Jesus was so well-known within a century that word of him likely reached no less than seven Roman emperors: Claudius, who evicted Christians from Rome, Nero, who persecuted Christians; Vespasian, Titus and Domitian, under whose patronage Josephus wrote; and Trajan, who replied to Pliny. Top Ten Historical References to Jesus Outside of the Bible
Even NT was not written by any eyewitness.
 

Truthseeker

Non-debating member when I can help myself
Of course, but those are the things you find in the history books.
To elaborate, the reason to be interested in historical research is not what is recorded there has on later history, but as part of an investigation of what to believe about the teachings and life of Jesus, period. Not everybody finds that of interest. It has limited utility for me, as I am a Baha'i who does believe as part of my religion the divine character of the mission of Jesus. However, there are some issues within that that I find of interest, perhaps mostly because I am an "egghead" that is interested in the history of religion for its own sake. It has little practical value.
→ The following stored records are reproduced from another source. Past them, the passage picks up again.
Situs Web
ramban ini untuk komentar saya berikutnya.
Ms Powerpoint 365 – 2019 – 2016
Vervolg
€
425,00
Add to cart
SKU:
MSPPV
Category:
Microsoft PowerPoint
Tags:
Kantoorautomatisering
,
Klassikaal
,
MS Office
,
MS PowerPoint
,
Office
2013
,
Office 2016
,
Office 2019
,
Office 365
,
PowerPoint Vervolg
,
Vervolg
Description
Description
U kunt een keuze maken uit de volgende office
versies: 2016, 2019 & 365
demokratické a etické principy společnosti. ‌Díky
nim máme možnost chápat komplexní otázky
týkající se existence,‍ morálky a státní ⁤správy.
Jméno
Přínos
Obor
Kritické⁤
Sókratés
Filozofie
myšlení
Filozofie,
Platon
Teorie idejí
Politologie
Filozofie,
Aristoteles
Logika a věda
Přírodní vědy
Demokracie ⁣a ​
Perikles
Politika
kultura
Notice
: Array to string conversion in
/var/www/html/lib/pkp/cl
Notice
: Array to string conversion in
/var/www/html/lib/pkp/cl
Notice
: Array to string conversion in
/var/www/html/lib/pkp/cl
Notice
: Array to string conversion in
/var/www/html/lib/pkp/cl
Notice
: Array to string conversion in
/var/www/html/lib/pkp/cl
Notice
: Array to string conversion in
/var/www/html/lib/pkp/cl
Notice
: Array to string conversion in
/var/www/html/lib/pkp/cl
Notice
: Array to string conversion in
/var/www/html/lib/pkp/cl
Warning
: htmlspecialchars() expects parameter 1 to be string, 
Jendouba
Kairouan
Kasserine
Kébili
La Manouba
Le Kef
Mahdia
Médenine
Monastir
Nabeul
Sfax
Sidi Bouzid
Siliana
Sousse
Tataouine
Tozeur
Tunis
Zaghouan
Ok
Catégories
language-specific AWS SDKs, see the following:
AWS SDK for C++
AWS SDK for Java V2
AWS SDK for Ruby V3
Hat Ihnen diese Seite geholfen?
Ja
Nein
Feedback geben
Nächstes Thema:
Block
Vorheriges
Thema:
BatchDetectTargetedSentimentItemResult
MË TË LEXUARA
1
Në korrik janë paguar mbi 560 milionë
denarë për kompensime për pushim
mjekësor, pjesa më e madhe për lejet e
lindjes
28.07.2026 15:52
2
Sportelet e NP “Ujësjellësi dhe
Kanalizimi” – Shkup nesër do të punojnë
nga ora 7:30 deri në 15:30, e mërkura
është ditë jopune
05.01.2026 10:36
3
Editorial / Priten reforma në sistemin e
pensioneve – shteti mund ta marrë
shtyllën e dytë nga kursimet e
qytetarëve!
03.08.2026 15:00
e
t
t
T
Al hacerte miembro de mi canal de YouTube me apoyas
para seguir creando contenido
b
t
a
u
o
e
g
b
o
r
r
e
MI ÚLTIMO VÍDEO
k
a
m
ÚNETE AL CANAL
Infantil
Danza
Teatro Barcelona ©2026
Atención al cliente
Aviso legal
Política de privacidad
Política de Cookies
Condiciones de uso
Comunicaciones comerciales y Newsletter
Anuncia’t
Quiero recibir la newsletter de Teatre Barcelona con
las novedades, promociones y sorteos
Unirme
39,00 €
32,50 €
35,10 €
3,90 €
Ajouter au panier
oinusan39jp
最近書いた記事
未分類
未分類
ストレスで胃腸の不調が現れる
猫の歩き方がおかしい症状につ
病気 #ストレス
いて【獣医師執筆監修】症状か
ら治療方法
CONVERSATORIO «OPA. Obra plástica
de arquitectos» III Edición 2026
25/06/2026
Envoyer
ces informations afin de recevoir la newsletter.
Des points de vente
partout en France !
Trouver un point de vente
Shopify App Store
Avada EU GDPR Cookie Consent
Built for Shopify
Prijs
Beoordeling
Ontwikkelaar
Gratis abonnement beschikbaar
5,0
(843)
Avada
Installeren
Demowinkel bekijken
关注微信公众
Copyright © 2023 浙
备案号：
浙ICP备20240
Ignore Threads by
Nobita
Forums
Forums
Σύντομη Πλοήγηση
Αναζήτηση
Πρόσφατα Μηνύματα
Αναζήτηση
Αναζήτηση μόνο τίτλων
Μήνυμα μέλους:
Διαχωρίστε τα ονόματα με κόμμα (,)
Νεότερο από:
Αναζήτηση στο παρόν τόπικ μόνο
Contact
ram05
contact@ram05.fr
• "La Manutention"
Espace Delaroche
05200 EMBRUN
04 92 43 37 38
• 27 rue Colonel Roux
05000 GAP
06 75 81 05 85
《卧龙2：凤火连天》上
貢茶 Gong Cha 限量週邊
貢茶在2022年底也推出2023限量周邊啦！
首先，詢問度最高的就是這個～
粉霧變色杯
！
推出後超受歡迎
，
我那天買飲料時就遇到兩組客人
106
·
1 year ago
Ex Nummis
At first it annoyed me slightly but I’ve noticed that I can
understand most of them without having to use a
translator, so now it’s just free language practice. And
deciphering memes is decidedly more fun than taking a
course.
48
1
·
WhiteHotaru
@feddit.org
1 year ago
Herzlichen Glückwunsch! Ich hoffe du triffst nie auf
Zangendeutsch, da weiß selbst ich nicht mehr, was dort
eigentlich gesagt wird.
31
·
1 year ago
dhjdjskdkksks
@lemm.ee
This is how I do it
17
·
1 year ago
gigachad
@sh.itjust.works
Whatever I believe comes from the Baha'i Writings that I see as much more reliable historically. So knowing the truths of what Jesus taught exactly and what the events of His life were doesn't teach me much. Pointing Christians to historical research is usually fruitless. So I know the controversies pretty well but it hasn't had hardly any practical utility.
 

Truthseeker

Non-debating member when I can help myself
That is not why I'm interested in history.
I noticed a reference in you signature to a Vivian Silver, for which you gave a death date of October 7th. I couldn't avoid the implications of that and found that she was a peace activist that had been found to have been killed by Hamas on October 7th in their attack. That's the worst possible loss for the Jewish community, in my opinion.
 

Jayhawker Soule

-- untitled --
Premium Member
I noticed a reference in you signature to a Vivian Silver, for which you gave a death date of October 7th. I couldn't avoid the implications of that and found that she was a peace activist that had been found to have been killed by Hamas on October 7th in their attack. That's the worst possible loss for the Jewish community, in my opinion.
Yes. I appreciate your post.
 

Enai de a lukal

Well-Known Member
So based on that, is it your claim that the theory of Evolution is overwhelming given there is absolutely no eyewitness historical evidence of any kind that supports it? Not a single human has ever seen any evolutionary development of one species into a new one and we have no evidence today of any further evolutionary development of Humans into something more advanced...the historical evidence we have shows humanity is plateaued and we have nothing to prove anything any different in our written history.

Neanderthals and hominids are now shown to have co existed in history and are contemporaries with humans and likely even inbred...so that supporting evidence claim is "out the window "!
I never said anything about evolutionary biology. Different topic, different domain, different methodologies. If you want to debate evolution/creationism, aren't there dedicated subs or threads for that?